I used peaches gifted by our neighbour, local onions and garlic, organic ginger and plastic-free dates and spices. Some of my peaches were small, so I used a couple extra.
1/2 cup dates
2 cloves garlic
knob of ginger
6-10 clove buds
1 cinnamon stick
1 tablespoon lemon rind
juice of a lemon
2 tablespoons salt
First, cut an x in the bottom of each peach and place into a bowl of boiling water for 30 seconds. You may need to refresh the water after a few peaches. Lift them out onto a chopping board, and pull the skin off to peel them. I had a few peaches that were less ripe, and they didn’t peel as easily as the ripe ones.
Chop the peaches into cubes. Chop the dates.

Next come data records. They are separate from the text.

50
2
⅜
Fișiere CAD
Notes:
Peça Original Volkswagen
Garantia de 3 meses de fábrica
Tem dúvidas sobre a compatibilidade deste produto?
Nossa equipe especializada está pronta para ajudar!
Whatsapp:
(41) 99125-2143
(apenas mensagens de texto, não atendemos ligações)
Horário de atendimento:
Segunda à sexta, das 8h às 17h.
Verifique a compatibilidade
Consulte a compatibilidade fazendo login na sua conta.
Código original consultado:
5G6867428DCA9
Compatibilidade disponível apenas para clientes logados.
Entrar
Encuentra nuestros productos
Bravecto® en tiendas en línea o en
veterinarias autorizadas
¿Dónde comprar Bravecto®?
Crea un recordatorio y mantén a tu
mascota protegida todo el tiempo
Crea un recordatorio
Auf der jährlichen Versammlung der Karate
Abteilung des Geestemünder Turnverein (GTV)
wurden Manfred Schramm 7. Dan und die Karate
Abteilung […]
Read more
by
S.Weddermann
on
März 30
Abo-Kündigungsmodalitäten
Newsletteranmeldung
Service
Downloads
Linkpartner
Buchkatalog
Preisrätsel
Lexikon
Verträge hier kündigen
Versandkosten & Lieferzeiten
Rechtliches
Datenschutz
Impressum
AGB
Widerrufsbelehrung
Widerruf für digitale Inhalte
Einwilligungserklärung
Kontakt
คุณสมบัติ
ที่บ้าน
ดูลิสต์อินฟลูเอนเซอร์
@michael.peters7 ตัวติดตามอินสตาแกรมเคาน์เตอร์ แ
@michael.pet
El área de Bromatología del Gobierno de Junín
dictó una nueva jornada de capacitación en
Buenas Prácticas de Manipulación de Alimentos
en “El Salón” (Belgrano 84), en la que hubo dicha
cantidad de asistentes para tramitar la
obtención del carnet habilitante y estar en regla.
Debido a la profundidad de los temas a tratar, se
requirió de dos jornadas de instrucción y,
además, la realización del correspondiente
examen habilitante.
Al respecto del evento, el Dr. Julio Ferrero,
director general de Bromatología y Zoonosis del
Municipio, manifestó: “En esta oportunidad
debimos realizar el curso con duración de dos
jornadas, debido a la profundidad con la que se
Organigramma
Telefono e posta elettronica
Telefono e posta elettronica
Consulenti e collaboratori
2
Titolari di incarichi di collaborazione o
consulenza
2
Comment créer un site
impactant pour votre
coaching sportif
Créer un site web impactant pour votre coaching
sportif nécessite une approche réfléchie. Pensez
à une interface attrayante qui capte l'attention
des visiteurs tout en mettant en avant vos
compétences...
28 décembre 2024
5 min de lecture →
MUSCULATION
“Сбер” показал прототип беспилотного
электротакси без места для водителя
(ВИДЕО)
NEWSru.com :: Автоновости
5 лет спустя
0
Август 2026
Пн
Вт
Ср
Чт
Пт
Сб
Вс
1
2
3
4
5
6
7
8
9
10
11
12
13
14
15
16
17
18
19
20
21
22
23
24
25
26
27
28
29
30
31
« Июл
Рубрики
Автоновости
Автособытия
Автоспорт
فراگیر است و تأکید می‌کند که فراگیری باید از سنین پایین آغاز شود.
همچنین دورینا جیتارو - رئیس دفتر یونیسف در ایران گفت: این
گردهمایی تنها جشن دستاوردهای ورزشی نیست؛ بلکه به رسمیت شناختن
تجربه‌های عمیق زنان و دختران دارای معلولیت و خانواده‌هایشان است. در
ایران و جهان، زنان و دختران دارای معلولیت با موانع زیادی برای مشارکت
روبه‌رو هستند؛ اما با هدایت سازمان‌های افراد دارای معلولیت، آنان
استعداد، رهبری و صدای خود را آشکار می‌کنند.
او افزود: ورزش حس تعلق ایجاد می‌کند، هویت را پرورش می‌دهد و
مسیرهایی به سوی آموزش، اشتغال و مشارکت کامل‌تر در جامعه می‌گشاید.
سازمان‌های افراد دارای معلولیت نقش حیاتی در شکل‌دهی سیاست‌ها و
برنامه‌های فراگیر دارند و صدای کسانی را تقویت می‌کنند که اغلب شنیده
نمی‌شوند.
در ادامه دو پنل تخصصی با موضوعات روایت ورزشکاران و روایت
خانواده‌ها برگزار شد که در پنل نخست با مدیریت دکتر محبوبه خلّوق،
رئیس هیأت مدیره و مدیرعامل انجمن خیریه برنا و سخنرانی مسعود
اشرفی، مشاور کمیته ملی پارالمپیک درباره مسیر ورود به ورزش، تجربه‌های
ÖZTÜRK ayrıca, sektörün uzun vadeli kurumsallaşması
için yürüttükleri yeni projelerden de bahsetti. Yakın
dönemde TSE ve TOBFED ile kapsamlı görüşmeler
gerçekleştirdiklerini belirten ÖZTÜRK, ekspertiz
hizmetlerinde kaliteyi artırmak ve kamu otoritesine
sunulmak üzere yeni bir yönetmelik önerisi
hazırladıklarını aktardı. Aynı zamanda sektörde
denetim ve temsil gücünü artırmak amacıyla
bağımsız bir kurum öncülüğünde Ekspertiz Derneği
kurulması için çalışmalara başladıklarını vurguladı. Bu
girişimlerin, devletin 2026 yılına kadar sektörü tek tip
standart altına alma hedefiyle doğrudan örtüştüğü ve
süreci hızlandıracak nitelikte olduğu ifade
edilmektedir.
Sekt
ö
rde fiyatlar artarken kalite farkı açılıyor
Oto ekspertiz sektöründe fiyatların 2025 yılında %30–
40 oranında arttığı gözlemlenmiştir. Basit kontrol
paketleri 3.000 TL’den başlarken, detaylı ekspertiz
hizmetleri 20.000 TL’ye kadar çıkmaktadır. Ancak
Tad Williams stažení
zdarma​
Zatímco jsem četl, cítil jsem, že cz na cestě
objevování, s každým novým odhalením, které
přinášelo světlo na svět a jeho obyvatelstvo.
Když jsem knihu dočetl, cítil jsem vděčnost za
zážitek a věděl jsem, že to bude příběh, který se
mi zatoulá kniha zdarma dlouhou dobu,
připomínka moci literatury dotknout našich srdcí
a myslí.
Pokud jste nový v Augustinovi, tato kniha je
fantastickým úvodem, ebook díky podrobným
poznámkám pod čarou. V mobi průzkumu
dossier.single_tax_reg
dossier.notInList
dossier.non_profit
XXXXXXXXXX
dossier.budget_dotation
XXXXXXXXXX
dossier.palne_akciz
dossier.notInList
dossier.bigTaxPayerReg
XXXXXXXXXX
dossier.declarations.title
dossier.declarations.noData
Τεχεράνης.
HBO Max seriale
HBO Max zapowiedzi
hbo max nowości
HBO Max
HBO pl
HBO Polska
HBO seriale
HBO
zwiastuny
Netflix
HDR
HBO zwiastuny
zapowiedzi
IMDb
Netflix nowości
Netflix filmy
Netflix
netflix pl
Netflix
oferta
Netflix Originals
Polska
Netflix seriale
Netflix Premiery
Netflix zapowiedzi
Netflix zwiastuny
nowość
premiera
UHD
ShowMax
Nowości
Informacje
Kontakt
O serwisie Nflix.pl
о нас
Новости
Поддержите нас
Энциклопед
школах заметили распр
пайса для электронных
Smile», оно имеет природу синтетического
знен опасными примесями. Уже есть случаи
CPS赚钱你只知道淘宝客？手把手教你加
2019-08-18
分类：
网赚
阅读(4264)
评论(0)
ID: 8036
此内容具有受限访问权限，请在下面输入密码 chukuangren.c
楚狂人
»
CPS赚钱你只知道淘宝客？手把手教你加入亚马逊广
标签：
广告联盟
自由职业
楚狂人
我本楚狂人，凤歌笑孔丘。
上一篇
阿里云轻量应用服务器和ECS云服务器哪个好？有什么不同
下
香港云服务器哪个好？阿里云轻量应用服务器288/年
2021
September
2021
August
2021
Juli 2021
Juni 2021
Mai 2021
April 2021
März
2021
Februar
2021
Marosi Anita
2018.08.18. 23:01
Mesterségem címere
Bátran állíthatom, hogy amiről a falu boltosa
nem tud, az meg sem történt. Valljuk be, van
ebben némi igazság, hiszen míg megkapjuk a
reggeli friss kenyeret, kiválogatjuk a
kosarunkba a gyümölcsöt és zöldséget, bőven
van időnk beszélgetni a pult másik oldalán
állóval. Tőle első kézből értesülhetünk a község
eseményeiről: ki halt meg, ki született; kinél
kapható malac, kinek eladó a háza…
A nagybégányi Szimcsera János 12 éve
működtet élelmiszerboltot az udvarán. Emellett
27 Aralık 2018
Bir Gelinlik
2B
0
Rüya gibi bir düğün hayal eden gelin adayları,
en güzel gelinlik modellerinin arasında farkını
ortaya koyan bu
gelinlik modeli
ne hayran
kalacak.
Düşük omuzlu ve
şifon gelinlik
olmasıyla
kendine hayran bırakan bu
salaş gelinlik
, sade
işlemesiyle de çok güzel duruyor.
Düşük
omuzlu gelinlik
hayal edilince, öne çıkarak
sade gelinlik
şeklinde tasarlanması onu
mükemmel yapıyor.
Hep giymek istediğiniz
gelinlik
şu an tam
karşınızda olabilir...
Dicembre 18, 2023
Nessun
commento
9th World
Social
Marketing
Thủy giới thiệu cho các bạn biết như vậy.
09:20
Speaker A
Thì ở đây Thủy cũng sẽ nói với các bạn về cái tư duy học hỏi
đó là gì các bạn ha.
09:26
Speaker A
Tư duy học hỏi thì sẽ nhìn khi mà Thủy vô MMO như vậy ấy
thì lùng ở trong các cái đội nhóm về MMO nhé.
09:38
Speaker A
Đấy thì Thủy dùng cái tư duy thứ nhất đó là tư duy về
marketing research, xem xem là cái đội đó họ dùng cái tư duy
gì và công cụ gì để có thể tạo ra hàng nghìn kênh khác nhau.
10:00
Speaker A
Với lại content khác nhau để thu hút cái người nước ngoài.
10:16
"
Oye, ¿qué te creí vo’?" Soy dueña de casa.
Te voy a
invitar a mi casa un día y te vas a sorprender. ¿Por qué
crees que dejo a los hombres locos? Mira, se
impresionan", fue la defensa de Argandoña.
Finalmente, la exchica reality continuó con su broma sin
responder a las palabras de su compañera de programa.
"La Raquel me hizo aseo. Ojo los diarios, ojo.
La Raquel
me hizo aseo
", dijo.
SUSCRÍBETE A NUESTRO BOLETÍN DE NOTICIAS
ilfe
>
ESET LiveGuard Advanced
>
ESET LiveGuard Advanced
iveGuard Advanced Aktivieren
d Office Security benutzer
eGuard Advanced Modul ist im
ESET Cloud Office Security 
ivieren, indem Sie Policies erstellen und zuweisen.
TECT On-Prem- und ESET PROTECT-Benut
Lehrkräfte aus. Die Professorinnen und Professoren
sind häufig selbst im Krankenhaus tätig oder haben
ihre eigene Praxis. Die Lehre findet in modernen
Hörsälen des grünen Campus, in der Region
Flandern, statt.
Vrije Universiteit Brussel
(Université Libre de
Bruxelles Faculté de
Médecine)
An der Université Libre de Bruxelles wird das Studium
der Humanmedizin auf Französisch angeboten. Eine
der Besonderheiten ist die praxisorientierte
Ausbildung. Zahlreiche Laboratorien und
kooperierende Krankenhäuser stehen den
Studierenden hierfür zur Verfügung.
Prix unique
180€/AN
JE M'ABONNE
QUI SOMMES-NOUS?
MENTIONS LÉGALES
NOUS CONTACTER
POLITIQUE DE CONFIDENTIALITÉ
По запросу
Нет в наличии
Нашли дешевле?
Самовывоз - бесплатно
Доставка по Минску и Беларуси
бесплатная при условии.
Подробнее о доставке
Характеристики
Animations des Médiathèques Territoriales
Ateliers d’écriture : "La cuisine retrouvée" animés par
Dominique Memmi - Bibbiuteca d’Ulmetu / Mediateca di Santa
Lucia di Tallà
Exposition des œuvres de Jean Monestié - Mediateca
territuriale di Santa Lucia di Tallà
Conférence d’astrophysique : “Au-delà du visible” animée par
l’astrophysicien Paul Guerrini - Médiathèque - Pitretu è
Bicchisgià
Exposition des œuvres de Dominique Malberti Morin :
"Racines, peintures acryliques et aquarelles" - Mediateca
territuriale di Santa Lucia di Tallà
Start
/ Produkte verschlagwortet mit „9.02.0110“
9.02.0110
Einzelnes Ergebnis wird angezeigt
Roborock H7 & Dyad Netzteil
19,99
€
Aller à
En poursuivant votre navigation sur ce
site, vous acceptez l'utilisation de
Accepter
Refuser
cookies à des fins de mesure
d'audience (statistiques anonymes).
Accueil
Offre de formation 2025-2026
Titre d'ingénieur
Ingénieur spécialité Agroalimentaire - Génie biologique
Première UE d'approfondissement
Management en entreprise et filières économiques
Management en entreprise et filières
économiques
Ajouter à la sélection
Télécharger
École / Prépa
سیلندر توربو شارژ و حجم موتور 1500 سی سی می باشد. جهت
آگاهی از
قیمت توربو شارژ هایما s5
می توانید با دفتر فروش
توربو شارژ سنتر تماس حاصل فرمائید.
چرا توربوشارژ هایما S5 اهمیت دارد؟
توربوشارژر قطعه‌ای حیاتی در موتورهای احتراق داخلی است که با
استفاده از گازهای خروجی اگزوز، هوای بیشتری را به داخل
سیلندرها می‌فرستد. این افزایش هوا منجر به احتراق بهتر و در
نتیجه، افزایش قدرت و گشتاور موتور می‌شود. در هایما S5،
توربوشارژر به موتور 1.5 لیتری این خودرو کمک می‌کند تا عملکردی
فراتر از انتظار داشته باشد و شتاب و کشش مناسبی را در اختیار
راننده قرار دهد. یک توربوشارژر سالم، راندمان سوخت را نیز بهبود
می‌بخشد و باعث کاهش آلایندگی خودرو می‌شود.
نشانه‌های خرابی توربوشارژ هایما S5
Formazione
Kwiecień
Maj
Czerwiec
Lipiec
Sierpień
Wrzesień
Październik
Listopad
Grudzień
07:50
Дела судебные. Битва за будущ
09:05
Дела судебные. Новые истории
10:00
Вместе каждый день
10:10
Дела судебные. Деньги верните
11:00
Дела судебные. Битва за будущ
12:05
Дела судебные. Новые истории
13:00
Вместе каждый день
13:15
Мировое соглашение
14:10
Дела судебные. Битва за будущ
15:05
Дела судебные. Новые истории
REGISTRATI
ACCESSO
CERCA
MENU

Mince the garlic and ginger. Chop the onion finely. I cut my onion this small, and I wish I’d chopped it smaller!
Zest and juice the lemon. Mix all ingredients well with the salt. It will start to get juicy.
Now you need to pack the mix into jars. Use the other end of a wooden spoon to tamp the jar as you fill it to ensure no air bubbles remain. This is the top of the jar before and after tamping the fruit down into the brine. Brine will form from the fruit being crushed and also the salt drawing the moisture out. You want the fruit mix to be submerged in liquid to prevent moulds.
You can put the jar lids on loosely, or tie netting over to keep fruit flies out. Sit it at room temperature for 2-4 days. As it ferments over the next few days, salty liquid will bubble up and overflow, so sit it in a tray. I used a silicone tray to prevent my metal ones going rusty from the salt.
Taste it after a few days. It should be sour and tasty. To keep it at this yummy level of ferment, store in the fridge. If left out at room temperature, it will continue fermenting and may grow mould around the top of the jar, especially as you use it and the level drops. It’s divine with cheeses, bread, salads, meat, dips or curry.